SEBI ban ineffective on debarred players

MUMBAI: How effective are SEBI orders banning individuals and entities from trading in the stock markets as a penalty for manipulative practices?

If Dalal Street veterans are to be believed, such curbs matter little as the debarred players can easily work their way around.

As surveillance officials in regulatory bodies (including stock exchanges) admit, enforcing the ban is far more difficult than handing out the punishment. "Float a private limited company, appoint some relative or close acquaintance as a director, and invest through this firm without drawing attention to yourself," said a market old-timer while talking on the modus operandi of players who have fallen foul of the regulator.

The more sophisticated players transfer their money out of the country, through hawala or some other convenient route, and deposit it with a friendly foreign bank. The bank then routes this money to a tax haven-registered sub-account of a foreign institutional investor (FII), with instructions to invest that money in specific stocks in India.

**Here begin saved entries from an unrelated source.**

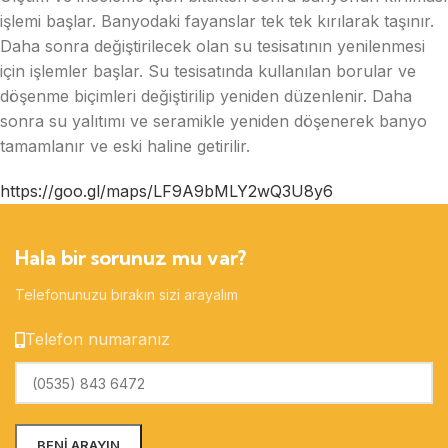
işlemi başlar. Banyodaki fayanslar tek tek kırılarak taşınır.
Daha sonra değiştirilecek olan su tesisatının yenilenmesi
için işlemler başlar. Su tesisatında kullanılan borular ve
döşenme biçimleri değiştirilip yeniden düzenlenir. Daha
sonra su yalıtımı ve seramikle yeniden döşenerek banyo
tamamlanır ve eski haline getirilir.
https://goo.gl/maps/LF9A9bMLY2wQ3U8y6
Hala bir sorunuz mu var?
Telefonunuzu bırakın sizi arayalım
Telefon numaranız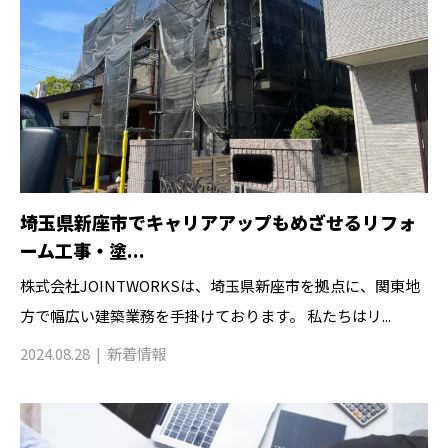
埼玉県新座市でキャリアアップもめざせるリフォ
ーム工事・塗...
株式会社JOINTWORKSは、埼玉県新座市を拠点に、関東地
方で幅広い建築業務を手掛けております。 私たちはリ...
2024.08.28
新着情報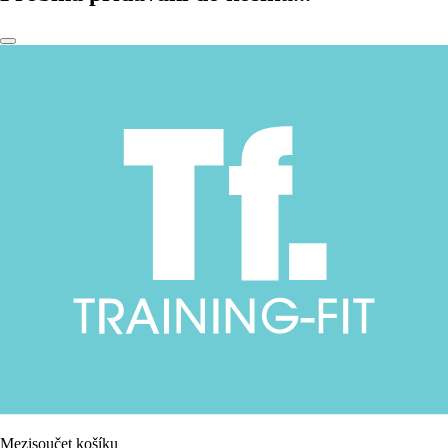
Mezisoučet košíku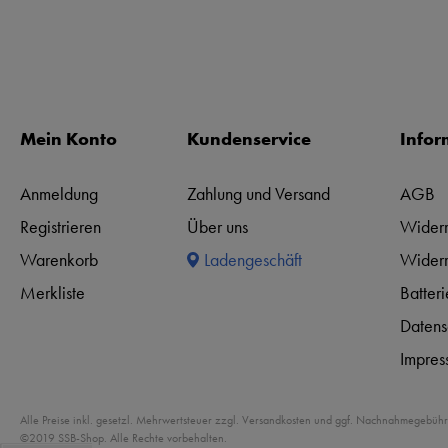
Mein Konto
Kundenservice
Infor
Anmeldung
Zahlung und Versand
AGB
Registrieren
Über uns
Widerr
Warenkorb
Ladengeschäft
Widerr
Merkliste
Batter
Datens
Impres
Alle Preise inkl. gesetzl. Mehrwertsteuer zzgl. Versandkosten und ggf. Nachnahmegebühr
©2019 SSB-Shop. Alle Rechte vorbehalten.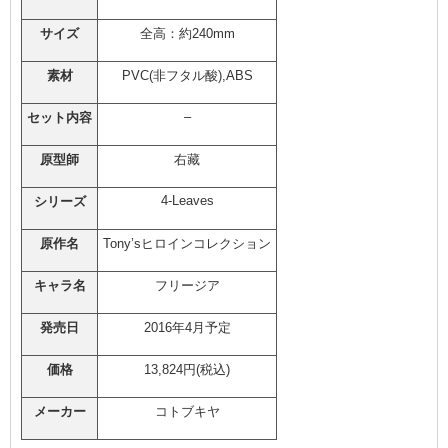
サイズ
全高：約240mm
素材
PVC(非フタル酸),ABS
–
セット内容
原型師
右藏
4-Leaves
シリーズ
原作名
Tony’sヒロインコレクション
キャラ名
フリージア
発売日
2016年4月予定
価格
13,824円(税込)
メーカー
コトブキヤ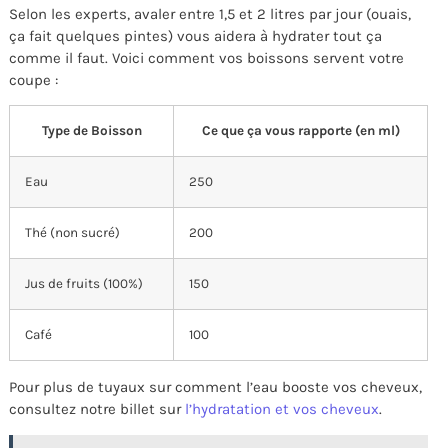
Selon les experts, avaler entre 1,5 et 2 litres par jour (ouais,
ça fait quelques pintes) vous aidera à hydrater tout ça
comme il faut. Voici comment vos boissons servent votre
coupe :
Type de Boisson
Ce que ça vous rapporte (en ml)
Eau
250
Thé (non sucré)
200
Jus de fruits (100%)
150
Café
100
Pour plus de tuyaux sur comment l’eau booste vos cheveux,
consultez notre billet sur
l’hydratation et vos cheveux
.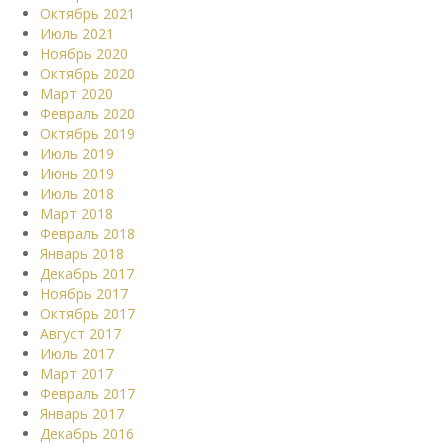
Октябрь 2021
Июль 2021
Ноябрь 2020
Октябрь 2020
Март 2020
Февраль 2020
Октябрь 2019
Июль 2019
Июнь 2019
Июль 2018
Март 2018
Февраль 2018
Январь 2018
Декабрь 2017
Ноябрь 2017
Октябрь 2017
Август 2017
Июль 2017
Март 2017
Февраль 2017
Январь 2017
Декабрь 2016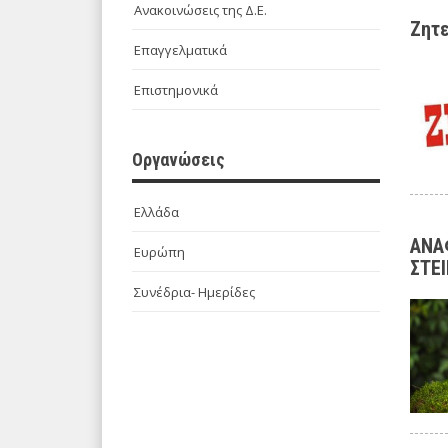
Ανακοινώσεις της Δ.Ε.
Ζητε
Επαγγελματικά
Επιστημονικά
Οργανώσεις
Ελλάδα
ΑΝΑ
Ευρώπη
ΣΤΕ
Συνέδρια- Ημερίδες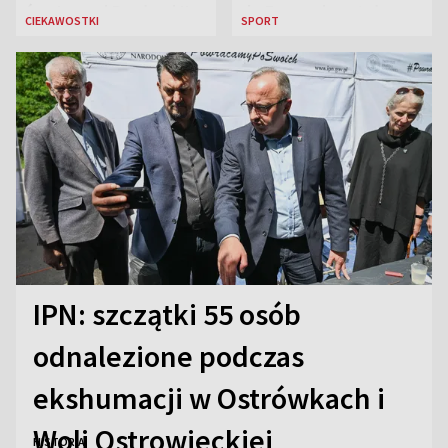
św. Janowi Pawłowi II
de France i została
CIEKAWOSTKI
SPORT
liderką wyścigu
IPN: szczątki 55 osób
odnalezione podczas
ekshumacji w Ostrówkach i
Woli Ostrowieckiej
HISTORIA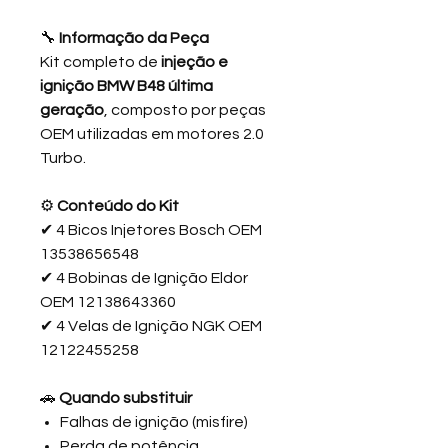
🔧
Informação da Peça
Kit completo de
injeção e
ignição BMW B48 última
geração
, composto por peças
OEM utilizadas em motores 2.0
Turbo.
⚙️
Conteúdo do Kit
✔ 4 Bicos Injetores Bosch OEM
13538656548
✔ 4 Bobinas de Ignição Eldor
OEM 12138643360
✔ 4 Velas de Ignição NGK OEM
12122455258
🚗
Quando substituir
Falhas de ignição (misfire)
Perda de potência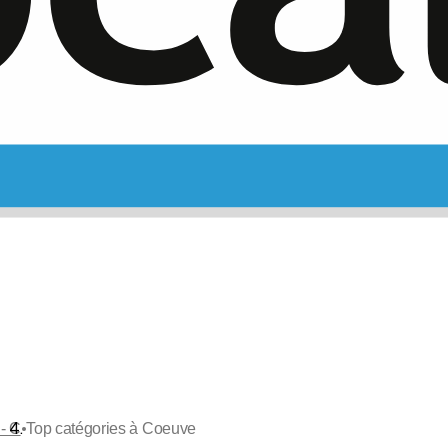
•
 - C
Top catégories à Coeuve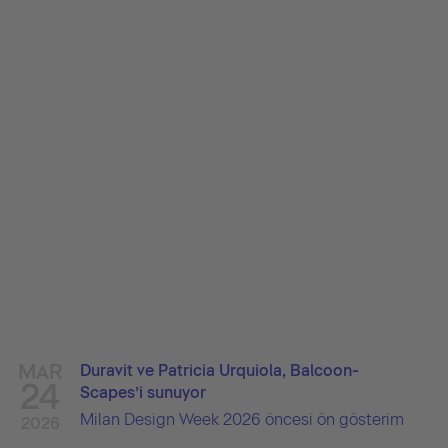
MAR
Duravit ve Patricia Urquiola, Balcoon-
24
Scapes’i sunuyor
Milan Design Week 2026 öncesi ön gösterim
2026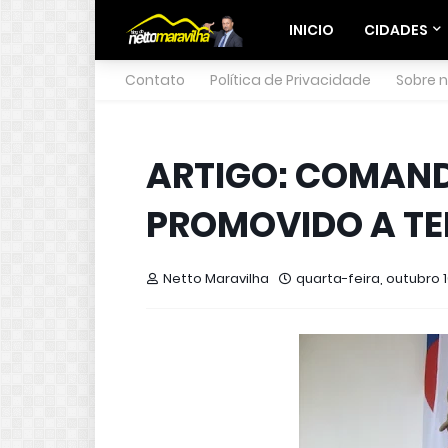
INICIO
CIDADES
Contato
Política de Privacidade
Sobre 
ARTIGO: COMAND
PROMOVIDO A TE
Netto Maravilha
quarta-feira, outubro 1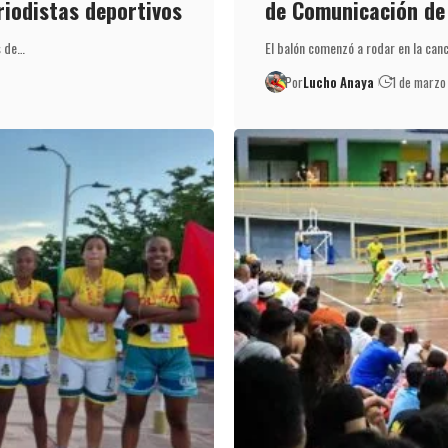
riodistas deportivos
de Comunicación de
s de…
El balón comenzó a rodar en la can
Por
Lucho Anaya
1 de marzo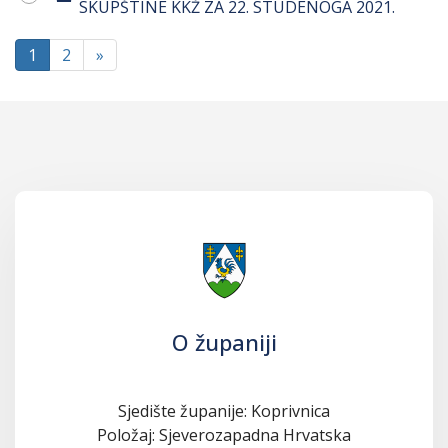
SKUPŠTINE KKŽ ZA 22. STUDENOGA 2021.
1
2
»
O županiji
Sjedište županije: Koprivnica
Položaj: Sjeverozapadna Hrvatska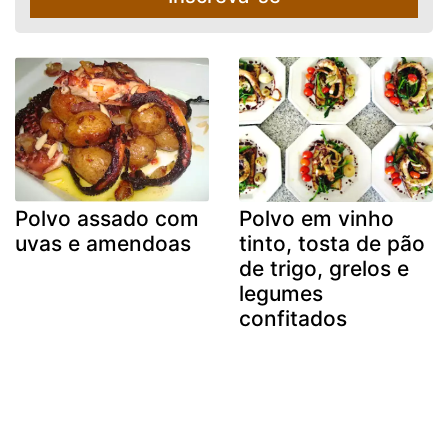
Polvo assado com
Polvo em vinho
uvas e amendoas
tinto, tosta de pão
de trigo, grelos e
legumes
confitados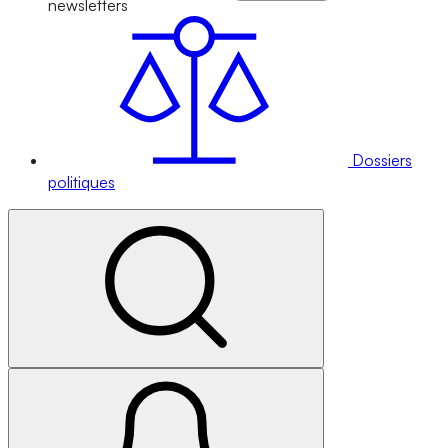
newsletters
Dossiers
politiques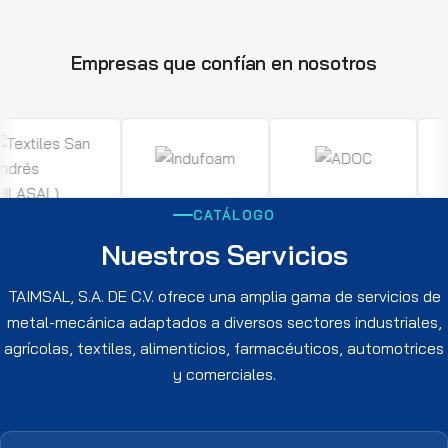
Empresas que confían en nosotros
CATÁLOGO
Nuestros Servicios
TAIMSAL, S.A. DE C.V. ofrece una amplia gama de servicios de
metal-mecánica adaptados a diversos sectores industriales,
agrícolas, textiles, alimenticios, farmacéuticos, automotrices
y comerciales.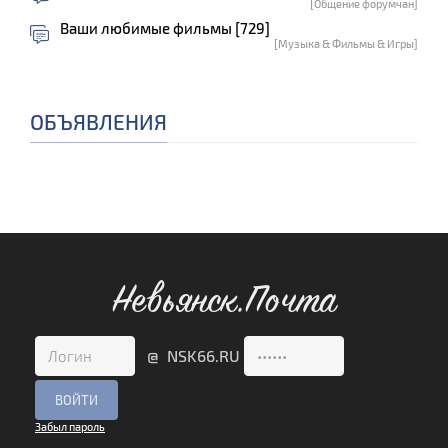
[Общение форумчан]
Ваши любимые фильмы [729]
[Музыка & Фильмы & Игры]
ОБЪЯВЛЕНИЯ
Невьянск.Почта
@ NSK66.RU
Забыл пароль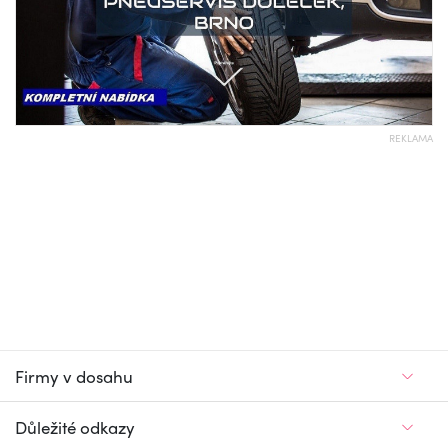
REKLAMA
Firmy v dosahu
Důležité odkazy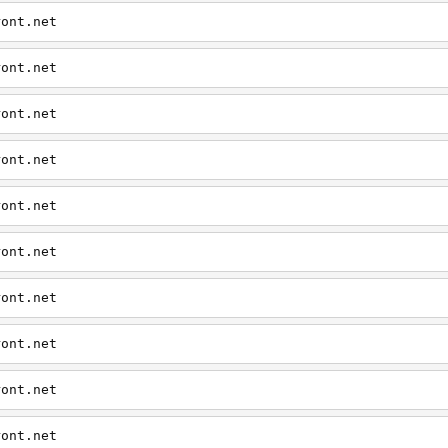
ront.net
ront.net
ront.net
ront.net
ront.net
ront.net
ront.net
ront.net
ront.net
ront.net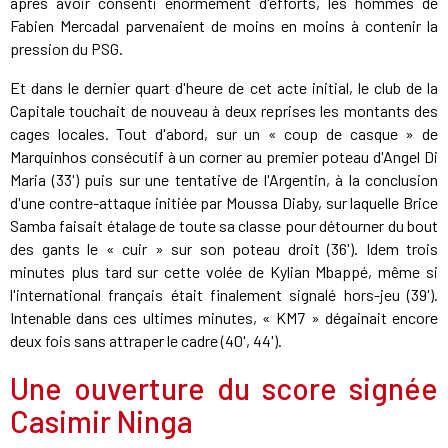
après avoir consenti énormément d'efforts, les hommes de
Fabien Mercadal parvenaient de moins en moins à contenir la
pression du PSG.
Et dans le dernier quart d'heure de cet acte initial, le club de la
Capitale touchait de nouveau à deux reprises les montants des
cages locales. Tout d'abord, sur un « coup de casque » de
Marquinhos consécutif à un corner au premier poteau d'Angel Di
Maria (33') puis sur une tentative de l'Argentin, à la conclusion
d'une contre-attaque initiée par Moussa Diaby, sur laquelle Brice
Samba faisait étalage de toute sa classe pour détourner du bout
des gants le « cuir » sur son poteau droit (36'). Idem trois
minutes plus tard sur cette volée de Kylian Mbappé, même si
l'international français était finalement signalé hors-jeu (39').
Intenable dans ces ultimes minutes, « KM7 » dégainait encore
deux fois sans attraper le cadre (40', 44').
Une ouverture du score signée
Casimir Ninga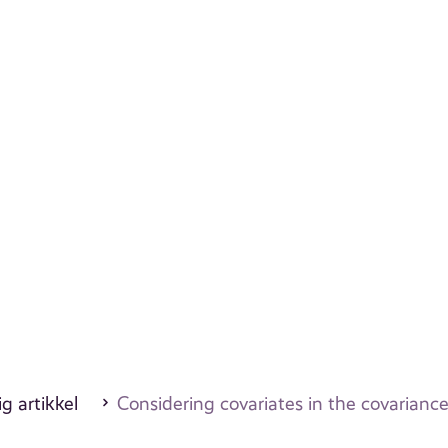
g artikkel
Considering covariates in the covariance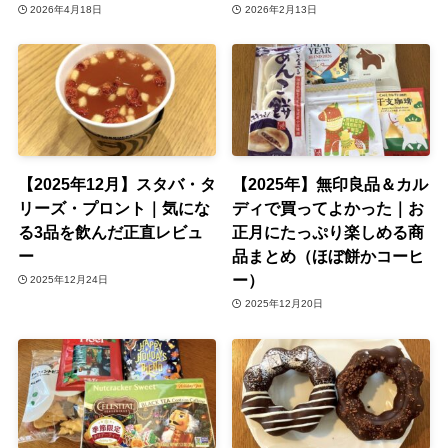
2026年4月18日
2026年2月13日
【2025年12月】スタバ・タ
【2025年】無印良品＆カル
リーズ・プロント｜気にな
ディで買ってよかった｜お
る3品を飲んだ正直レビュ
正月にたっぷり楽しめる商
ー
品まとめ（ほぼ餅かコーヒ
ー）
2025年12月24日
2025年12月20日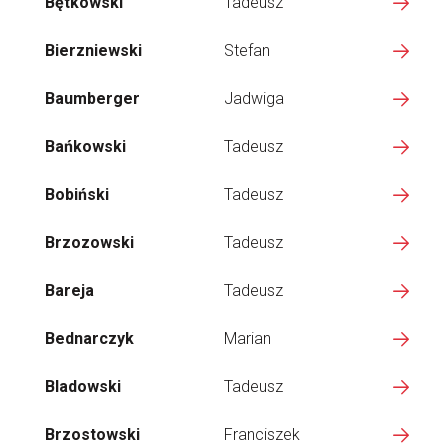
Bętkowski
Tadeusz
Bierzniewski
Stefan
Baumberger
Jadwiga
Bańkowski
Tadeusz
Bobiński
Tadeusz
Brzozowski
Tadeusz
Bareja
Tadeusz
Bednarczyk
Marian
Bladowski
Tadeusz
Brzostowski
Franciszek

Back home, there are any number of brokers willing to execute trades on behalf of debarred players, as long as the margin commitments are met and brokerage commissions paid. In June this year, SEBI stumbled upon evidence showing that scam-tainted broker Ketan Parekh — banned by the regulator from the stock market for 14 years in 2003 — has been trading in shares using certain entities as fronts.

Another such market player, banned from trading in shares of Atlanta in 2007, is said to have established himself as a specialist in rigging mid-cap stocks, often in collusion with the management. Brokers say he was the kingpin of the bull cartel that ramped up the stock price
of realty firm Akruti from Rs 800 to Rs 2,200 during February-March this year.

Over the years, technological advancements have made it possible for regulators to quickly zero in on suspicious transactions/movements in stocks. At the same time, market operators too have been honing their skills to keep the regulator at bay. This includes using a chain of obscure investment firms, and retail investors who are willing to "lend" their accounts for transactions on behalf of the operators.

The toughest part for the regulator is to prove that the transactions have been done on behalf of the debarred individuals. The brokers can always claim that they had done their due-diligence as far as the Know-Your-Client (KYC) requirements are concerned.

It is rare that the broker may be unaware of who the end-client is, but the onus is on SEBI to prove that. Operators who trade on a big scale have tie-ups with a dozen odd brokerages. At each of these brokerages, there is a set of clients, which act as fronts for this operator. This way, there is little concentration of volumes at any single brokerage house, or in the account of any one client.